I use my pony bottle for both. During most of the dive, its an emergency supply of gas. Towards the end of the dive, it becomes my primary reserve so I can draw the main tank lower. I've been told by others that my strategy is going to kill me some day because that's not how you're supposed to do it. The fact that I've got 2 completely separate supplies of gas and I almost always surface with more gas than any other diver on the boat doesn't seem to matter.

A pony is generally consider to have a limited amount of gas, i.e. a 3 litre cylinder. When used as a pony, it is the redundant gas source, there to ensure you can get back to the surface complete and complete all the compulsory decompression time you have accrued.
3l x220 = 660 litres of gas.
@ 20m - 3x15l/min = 45l/min ---- 660/50 = 13 minutes
@ 30m - 4x15l/min = 60l/min ----660/60 = 11 minutes.
Thats whilst you are relaxed, when it all goes wrong the breathing rate elevates so you should half those times as a minimum. Granted, you will be going up, so you should get more time.

Just a note on elevated breathing rates.
The RN did 'tests' on clearance divers, They compromised the equipment without warning and then measured the elevated breathing rates.

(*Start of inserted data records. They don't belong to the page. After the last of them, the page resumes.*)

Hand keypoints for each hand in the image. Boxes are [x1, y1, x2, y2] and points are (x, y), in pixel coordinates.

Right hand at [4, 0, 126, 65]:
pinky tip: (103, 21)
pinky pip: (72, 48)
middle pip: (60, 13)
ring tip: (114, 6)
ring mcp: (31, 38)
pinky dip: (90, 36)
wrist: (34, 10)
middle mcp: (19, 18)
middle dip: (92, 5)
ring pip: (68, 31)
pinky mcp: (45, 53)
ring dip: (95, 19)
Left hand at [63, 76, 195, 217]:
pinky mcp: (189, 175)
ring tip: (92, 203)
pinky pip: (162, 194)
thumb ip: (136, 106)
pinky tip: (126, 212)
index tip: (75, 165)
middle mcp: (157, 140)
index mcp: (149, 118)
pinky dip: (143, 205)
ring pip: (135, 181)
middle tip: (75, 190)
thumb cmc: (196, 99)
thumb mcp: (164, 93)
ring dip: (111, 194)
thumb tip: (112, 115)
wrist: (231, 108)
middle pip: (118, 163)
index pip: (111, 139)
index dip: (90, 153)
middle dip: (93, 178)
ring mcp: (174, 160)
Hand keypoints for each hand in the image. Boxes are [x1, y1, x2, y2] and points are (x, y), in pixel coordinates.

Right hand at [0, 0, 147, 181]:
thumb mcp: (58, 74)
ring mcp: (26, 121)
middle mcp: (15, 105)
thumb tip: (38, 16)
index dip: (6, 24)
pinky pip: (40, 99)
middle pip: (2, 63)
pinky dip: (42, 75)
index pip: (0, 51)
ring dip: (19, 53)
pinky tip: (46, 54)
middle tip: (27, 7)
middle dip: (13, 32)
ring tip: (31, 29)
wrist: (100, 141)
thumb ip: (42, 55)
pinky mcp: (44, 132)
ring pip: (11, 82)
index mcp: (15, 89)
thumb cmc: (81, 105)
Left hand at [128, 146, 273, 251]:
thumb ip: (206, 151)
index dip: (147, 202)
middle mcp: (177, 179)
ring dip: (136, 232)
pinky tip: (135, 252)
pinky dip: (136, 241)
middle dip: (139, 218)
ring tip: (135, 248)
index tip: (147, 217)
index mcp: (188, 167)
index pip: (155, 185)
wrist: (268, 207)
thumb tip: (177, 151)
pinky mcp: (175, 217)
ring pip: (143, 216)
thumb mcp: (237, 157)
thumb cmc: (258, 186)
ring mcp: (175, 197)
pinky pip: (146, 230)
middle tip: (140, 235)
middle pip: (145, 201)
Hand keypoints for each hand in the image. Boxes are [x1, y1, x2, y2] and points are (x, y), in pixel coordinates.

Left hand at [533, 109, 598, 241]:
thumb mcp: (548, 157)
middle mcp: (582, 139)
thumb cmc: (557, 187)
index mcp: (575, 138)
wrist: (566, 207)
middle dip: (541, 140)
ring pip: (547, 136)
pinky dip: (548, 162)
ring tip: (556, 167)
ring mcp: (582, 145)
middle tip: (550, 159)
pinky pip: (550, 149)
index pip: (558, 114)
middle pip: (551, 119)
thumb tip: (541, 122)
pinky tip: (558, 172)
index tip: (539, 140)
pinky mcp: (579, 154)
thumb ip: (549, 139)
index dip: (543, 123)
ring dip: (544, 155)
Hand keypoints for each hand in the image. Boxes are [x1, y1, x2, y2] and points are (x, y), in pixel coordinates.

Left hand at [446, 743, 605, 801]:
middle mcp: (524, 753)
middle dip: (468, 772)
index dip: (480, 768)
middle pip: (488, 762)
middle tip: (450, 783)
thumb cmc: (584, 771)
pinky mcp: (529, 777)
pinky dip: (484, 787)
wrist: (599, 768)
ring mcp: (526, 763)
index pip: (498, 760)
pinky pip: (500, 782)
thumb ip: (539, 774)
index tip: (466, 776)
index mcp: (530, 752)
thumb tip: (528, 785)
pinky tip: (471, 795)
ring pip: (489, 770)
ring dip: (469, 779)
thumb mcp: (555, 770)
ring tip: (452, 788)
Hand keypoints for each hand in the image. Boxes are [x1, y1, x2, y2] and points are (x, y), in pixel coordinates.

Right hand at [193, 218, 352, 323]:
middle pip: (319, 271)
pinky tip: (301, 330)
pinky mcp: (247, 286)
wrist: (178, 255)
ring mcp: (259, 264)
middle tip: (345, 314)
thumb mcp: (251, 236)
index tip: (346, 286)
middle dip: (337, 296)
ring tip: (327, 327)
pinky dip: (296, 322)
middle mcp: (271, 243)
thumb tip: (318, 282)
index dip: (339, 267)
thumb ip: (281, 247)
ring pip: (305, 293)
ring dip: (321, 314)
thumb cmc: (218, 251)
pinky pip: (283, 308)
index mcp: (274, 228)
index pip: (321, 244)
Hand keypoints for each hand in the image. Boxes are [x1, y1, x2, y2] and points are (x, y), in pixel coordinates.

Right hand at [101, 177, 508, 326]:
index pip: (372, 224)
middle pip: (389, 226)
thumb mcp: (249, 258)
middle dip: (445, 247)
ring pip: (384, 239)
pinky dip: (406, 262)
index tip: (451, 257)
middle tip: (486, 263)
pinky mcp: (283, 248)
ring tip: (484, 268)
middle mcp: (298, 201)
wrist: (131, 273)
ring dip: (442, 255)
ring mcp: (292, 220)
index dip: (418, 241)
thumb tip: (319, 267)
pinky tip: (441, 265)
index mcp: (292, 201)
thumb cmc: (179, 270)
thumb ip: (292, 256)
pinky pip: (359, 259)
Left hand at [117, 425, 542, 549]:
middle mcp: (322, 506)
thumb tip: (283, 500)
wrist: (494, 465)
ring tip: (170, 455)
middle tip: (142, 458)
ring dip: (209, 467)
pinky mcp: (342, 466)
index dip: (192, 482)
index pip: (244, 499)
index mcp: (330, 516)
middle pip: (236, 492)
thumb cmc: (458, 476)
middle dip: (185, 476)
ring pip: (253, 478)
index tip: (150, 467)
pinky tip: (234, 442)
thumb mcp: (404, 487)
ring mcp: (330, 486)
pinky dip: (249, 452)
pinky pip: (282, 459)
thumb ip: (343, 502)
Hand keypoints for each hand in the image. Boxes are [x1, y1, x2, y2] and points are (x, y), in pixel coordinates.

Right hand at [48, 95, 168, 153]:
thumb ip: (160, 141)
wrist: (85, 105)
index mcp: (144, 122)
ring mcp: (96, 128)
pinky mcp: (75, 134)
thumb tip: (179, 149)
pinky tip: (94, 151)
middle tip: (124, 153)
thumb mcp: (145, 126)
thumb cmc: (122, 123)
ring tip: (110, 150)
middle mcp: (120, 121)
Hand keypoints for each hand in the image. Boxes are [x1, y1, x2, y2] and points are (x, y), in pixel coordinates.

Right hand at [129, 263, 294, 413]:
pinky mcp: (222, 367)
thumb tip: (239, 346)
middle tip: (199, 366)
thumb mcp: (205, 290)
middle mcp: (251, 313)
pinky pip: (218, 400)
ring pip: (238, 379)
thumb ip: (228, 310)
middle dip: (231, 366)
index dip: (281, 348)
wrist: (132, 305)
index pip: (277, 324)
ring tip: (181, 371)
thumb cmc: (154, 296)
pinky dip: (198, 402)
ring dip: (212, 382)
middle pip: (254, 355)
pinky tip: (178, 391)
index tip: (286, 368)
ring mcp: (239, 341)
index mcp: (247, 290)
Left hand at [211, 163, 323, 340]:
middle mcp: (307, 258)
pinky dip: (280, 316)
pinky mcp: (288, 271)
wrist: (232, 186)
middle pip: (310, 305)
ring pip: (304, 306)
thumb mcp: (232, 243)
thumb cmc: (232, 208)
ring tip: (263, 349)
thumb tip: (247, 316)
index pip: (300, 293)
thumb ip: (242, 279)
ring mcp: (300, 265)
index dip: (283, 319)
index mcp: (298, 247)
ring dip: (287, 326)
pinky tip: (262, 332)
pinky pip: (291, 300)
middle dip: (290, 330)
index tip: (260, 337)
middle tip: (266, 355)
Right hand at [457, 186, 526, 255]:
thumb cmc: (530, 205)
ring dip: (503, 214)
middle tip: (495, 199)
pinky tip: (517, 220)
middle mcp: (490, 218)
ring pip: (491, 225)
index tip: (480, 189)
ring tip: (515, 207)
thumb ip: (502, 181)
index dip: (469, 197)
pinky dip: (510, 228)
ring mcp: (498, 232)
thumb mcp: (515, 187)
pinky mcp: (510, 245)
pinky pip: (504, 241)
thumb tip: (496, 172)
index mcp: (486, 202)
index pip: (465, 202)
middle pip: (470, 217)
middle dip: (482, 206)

Initially, divers where breathing something like 5 to 6 times their normal rate. This did drop in stages. The biggest drop was when the diver reached their first perceived point of safety, for some this was the first stop, for others it was the second, or the first gas switch.

From what you are saying, you are diving independent twins. Which is a different technique!
I personally don't like independent twins, I used to dive that way until they got me into serious trouble. After that i went to an isolated manifold, which is what I should have done at the start.
 
Why did you add an octopus to your set up?
I began diving with Merry when she was a new diver. After changing all of the gear she was sold as a new student we have dived together since 2006. She now dives solo 99% of the time.
 
From what you are saying, you are diving independent twins. Which is a different technique!
I personally don't like independent twins, I used to dive that way until they got me into serious trouble. After that i went to an isolated manifold, which is what I should have done at the start.

I wouldn't know the difference between independent twins and two tanks with an isolation valve but I'll take your word for it that my technique with a pony bottle is similar or the same as the former.